_Directions for this task_
Reproduce every line of the data below, keeping each character unchanged.
── Recorded information
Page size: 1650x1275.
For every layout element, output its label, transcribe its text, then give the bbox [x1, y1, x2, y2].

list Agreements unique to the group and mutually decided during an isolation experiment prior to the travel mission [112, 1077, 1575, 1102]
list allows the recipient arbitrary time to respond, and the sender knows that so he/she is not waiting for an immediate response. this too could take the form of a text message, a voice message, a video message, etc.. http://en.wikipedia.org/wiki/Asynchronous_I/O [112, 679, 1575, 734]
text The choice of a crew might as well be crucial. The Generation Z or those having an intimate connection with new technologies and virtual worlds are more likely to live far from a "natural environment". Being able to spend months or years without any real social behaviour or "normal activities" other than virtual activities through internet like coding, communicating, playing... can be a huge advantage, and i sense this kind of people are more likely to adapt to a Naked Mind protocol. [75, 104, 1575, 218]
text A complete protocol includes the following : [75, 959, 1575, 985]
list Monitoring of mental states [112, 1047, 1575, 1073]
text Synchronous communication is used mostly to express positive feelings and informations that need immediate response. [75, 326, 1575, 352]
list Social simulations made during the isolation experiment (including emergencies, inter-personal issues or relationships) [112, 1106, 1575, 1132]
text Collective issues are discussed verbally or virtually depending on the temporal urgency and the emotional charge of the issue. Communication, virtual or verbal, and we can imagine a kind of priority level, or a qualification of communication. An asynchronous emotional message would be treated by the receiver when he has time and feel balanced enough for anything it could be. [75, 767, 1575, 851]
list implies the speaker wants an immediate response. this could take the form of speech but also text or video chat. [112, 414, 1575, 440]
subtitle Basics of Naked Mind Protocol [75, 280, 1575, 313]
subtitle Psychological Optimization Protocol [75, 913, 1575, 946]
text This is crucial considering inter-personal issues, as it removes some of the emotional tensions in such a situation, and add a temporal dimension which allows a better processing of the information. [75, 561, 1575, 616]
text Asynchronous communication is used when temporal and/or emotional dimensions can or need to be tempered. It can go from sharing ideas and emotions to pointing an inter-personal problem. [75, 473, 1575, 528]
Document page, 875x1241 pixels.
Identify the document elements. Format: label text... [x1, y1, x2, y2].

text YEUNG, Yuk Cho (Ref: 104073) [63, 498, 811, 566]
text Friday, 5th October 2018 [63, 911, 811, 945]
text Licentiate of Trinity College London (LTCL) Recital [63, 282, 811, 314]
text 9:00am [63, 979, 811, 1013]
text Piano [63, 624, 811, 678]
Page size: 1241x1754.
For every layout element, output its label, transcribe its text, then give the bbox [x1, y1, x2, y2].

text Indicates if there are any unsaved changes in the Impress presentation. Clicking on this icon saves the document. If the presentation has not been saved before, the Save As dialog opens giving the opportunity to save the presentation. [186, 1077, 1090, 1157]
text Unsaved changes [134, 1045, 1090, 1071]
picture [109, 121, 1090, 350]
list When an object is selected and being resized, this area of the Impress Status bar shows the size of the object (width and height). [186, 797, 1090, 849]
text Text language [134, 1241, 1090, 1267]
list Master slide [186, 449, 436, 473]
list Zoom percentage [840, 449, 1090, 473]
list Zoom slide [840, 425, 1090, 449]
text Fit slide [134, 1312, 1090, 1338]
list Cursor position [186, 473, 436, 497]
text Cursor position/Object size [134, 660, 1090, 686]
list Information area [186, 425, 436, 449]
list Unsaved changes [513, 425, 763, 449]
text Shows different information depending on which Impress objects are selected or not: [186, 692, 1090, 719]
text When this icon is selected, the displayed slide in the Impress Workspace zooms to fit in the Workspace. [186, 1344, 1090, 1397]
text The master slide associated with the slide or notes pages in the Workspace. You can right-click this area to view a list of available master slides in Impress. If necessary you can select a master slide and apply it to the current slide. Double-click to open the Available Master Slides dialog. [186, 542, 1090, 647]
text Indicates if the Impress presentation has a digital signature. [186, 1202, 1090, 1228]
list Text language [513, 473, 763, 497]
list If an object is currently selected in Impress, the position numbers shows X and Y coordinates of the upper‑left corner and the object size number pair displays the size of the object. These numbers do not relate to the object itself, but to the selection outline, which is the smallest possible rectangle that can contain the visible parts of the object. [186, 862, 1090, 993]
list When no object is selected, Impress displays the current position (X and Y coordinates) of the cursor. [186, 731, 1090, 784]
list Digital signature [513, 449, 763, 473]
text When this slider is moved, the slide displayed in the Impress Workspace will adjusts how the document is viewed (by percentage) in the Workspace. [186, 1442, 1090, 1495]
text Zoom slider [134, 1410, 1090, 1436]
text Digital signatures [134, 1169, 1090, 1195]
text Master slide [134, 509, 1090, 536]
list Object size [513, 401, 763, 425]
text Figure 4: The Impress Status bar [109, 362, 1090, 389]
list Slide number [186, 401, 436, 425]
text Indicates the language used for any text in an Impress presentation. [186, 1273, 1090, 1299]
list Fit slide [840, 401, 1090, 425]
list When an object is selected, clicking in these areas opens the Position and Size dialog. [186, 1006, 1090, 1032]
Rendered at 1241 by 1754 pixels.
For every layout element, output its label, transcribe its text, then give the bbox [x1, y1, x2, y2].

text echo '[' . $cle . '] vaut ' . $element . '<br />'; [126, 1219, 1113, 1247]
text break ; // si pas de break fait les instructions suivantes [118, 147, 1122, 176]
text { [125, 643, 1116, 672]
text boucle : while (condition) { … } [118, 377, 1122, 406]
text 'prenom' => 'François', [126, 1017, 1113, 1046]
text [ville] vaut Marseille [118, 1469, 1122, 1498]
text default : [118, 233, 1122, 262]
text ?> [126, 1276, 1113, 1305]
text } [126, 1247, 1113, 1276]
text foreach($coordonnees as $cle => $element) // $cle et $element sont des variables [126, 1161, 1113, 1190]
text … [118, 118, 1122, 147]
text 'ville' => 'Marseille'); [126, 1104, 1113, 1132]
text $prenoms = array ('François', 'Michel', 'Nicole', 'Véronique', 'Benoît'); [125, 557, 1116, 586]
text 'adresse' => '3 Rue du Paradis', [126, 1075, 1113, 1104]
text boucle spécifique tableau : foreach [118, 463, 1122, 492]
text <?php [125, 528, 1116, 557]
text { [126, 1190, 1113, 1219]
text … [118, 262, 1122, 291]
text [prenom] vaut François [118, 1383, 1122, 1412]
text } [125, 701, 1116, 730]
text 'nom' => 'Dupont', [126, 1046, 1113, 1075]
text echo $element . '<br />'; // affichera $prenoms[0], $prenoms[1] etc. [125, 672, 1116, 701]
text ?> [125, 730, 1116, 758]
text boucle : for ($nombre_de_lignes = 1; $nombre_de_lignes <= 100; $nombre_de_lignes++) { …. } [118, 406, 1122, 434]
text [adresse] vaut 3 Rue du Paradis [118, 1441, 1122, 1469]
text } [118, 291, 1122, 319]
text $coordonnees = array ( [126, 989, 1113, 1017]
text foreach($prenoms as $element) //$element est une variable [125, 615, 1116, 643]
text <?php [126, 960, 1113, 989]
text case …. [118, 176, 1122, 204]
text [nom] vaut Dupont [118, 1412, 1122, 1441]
────
_Task solution_
Page size: 1650x1275.
For every layout element, output its label, transcribe its text, then give the bbox [x1, y1, x2, y2].

list Agreements unique to the group and mutually decided during an isolation experiment prior to the travel mission [112, 1077, 1575, 1102]
list allows the recipient arbitrary time to respond, and the sender knows that so he/she is not waiting for an immediate response. this too could take the form of a text message, a voice message, a video message, etc.. http://en.wikipedia.org/wiki/Asynchronous_I/O [112, 679, 1575, 734]
text The choice of a crew might as well be crucial. The Generation Z or those having an intimate connection with new technologies and virtual worlds are more likely to live far from a "natural environment". Being able to spend months or years without any real social behaviour or "normal activities" other than virtual activities through internet like coding, communicating, playing... can be a huge advantage, and i sense this kind of people are more likely to adapt to a Naked Mind protocol. [75, 104, 1575, 218]
text A complete protocol includes the following : [75, 959, 1575, 985]
list Monitoring of mental states [112, 1047, 1575, 1073]
text Synchronous communication is used mostly to express positive feelings and informations that need immediate response. [75, 326, 1575, 352]
list Social simulations made during the isolation experiment (including emergencies, inter-personal issues or relationships) [112, 1106, 1575, 1132]
text Collective issues are discussed verbally or virtually depending on the temporal urgency and the emotional charge of the issue. Communication, virtual or verbal, and we can imagine a kind of priority level, or a qualification of communication. An asynchronous emotional message would be treated by the receiver when he has time and feel balanced enough for anything it could be. [75, 767, 1575, 851]
list implies the speaker wants an immediate response. this could take the form of speech but also text or video chat. [112, 414, 1575, 440]
subtitle Basics of Naked Mind Protocol [75, 280, 1575, 313]
subtitle Psychological Optimization Protocol [75, 913, 1575, 946]
text This is crucial considering inter-personal issues, as it removes some of the emotional tensions in such a situation, and add a temporal dimension which allows a better processing of the information. [75, 561, 1575, 616]
text Asynchronous communication is used when temporal and/or emotional dimensions can or need to be tempered. It can go from sharing ideas and emotions to pointing an inter-personal problem. [75, 473, 1575, 528]
Document page, 875x1241 pixels.
Identify the document elements. Format: label text... [x1, y1, x2, y2].

text YEUNG, Yuk Cho (Ref: 104073) [63, 498, 811, 566]
text Friday, 5th October 2018 [63, 911, 811, 945]
text Licentiate of Trinity College London (LTCL) Recital [63, 282, 811, 314]
text 9:00am [63, 979, 811, 1013]
text Piano [63, 624, 811, 678]
Page size: 1241x1754.
For every layout element, output its label, transcribe its text, then give the bbox [x1, y1, x2, y2].

text Indicates if there are any unsaved changes in the Impress presentation. Clicking on this icon saves the document. If the presentation has not been saved before, the Save As dialog opens giving the opportunity to save the presentation. [186, 1077, 1090, 1157]
text Unsaved changes [134, 1045, 1090, 1071]
picture [109, 121, 1090, 350]
list When an object is selected and being resized, this area of the Impress Status bar shows the size of the object (width and height). [186, 797, 1090, 849]
text Text language [134, 1241, 1090, 1267]
list Master slide [186, 449, 436, 473]
list Zoom percentage [840, 449, 1090, 473]
list Zoom slide [840, 425, 1090, 449]
text Fit slide [134, 1312, 1090, 1338]
list Cursor position [186, 473, 436, 497]
text Cursor position/Object size [134, 660, 1090, 686]
list Information area [186, 425, 436, 449]
list Unsaved changes [513, 425, 763, 449]
text Shows different information depending on which Impress objects are selected or not: [186, 692, 1090, 719]
text When this icon is selected, the displayed slide in the Impress Workspace zooms to fit in the Workspace. [186, 1344, 1090, 1397]
text The master slide associated with the slide or notes pages in the Workspace. You can right-click this area to view a list of available master slides in Impress. If necessary you can select a master slide and apply it to the current slide. Double-click to open the Available Master Slides dialog. [186, 542, 1090, 647]
text Indicates if the Impress presentation has a digital signature. [186, 1202, 1090, 1228]
list Text language [513, 473, 763, 497]
list If an object is currently selected in Impress, the position numbers shows X and Y coordinates of the upper‑left corner and the object size number pair displays the size of the object. These numbers do not relate to the object itself, but to the selection outline, which is the smallest possible rectangle that can contain the visible parts of the object. [186, 862, 1090, 993]
list When no object is selected, Impress displays the current position (X and Y coordinates) of the cursor. [186, 731, 1090, 784]
list Digital signature [513, 449, 763, 473]
text When this slider is moved, the slide displayed in the Impress Workspace will adjusts how the document is viewed (by percentage) in the Workspace. [186, 1442, 1090, 1495]
text Zoom slider [134, 1410, 1090, 1436]
text Digital signatures [134, 1169, 1090, 1195]
text Master slide [134, 509, 1090, 536]
list Object size [513, 401, 763, 425]
text Figure 4: The Impress Status bar [109, 362, 1090, 389]
list Slide number [186, 401, 436, 425]
text Indicates the language used for any text in an Impress presentation. [186, 1273, 1090, 1299]
list Fit slide [840, 401, 1090, 425]
list When an object is selected, clicking in these areas opens the Position and Size dialog. [186, 1006, 1090, 1032]
Rendered at 1241 by 1754 pixels.
For every layout element, output its label, transcribe its text, then give the bbox [x1, y1, x2, y2].

text echo '[' . $cle . '] vaut ' . $element . '<br />'; [126, 1219, 1113, 1247]
text break ; // si pas de break fait les instructions suivantes [118, 147, 1122, 176]
text { [125, 643, 1116, 672]
text boucle : while (condition) { … } [118, 377, 1122, 406]
text 'prenom' => 'François', [126, 1017, 1113, 1046]
text [ville] vaut Marseille [118, 1469, 1122, 1498]
text default : [118, 233, 1122, 262]
text ?> [126, 1276, 1113, 1305]
text } [126, 1247, 1113, 1276]
text foreach($coordonnees as $cle => $element) // $cle et $element sont des variables [126, 1161, 1113, 1190]
text … [118, 118, 1122, 147]
text 'ville' => 'Marseille'); [126, 1104, 1113, 1132]
text $prenoms = array ('François', 'Michel', 'Nicole', 'Véronique', 'Benoît'); [125, 557, 1116, 586]
text 'adresse' => '3 Rue du Paradis', [126, 1075, 1113, 1104]
text boucle spécifique tableau : foreach [118, 463, 1122, 492]
text <?php [125, 528, 1116, 557]
text { [126, 1190, 1113, 1219]
text … [118, 262, 1122, 291]
text [prenom] vaut François [118, 1383, 1122, 1412]
text } [125, 701, 1116, 730]
text 'nom' => 'Dupont', [126, 1046, 1113, 1075]
text echo $element . '<br />'; // affichera $prenoms[0], $prenoms[1] etc. [125, 672, 1116, 701]
text ?> [125, 730, 1116, 758]
text boucle : for ($nombre_de_lignes = 1; $nombre_de_lignes <= 100; $nombre_de_lignes++) { …. } [118, 406, 1122, 434]
text [adresse] vaut 3 Rue du Paradis [118, 1441, 1122, 1469]
text } [118, 291, 1122, 319]
text $coordonnees = array ( [126, 989, 1113, 1017]
text foreach($prenoms as $element) //$element est une variable [125, 615, 1116, 643]
text <?php [126, 960, 1113, 989]
text case …. [118, 176, 1122, 204]
text [nom] vaut Dupont [118, 1412, 1122, 1441]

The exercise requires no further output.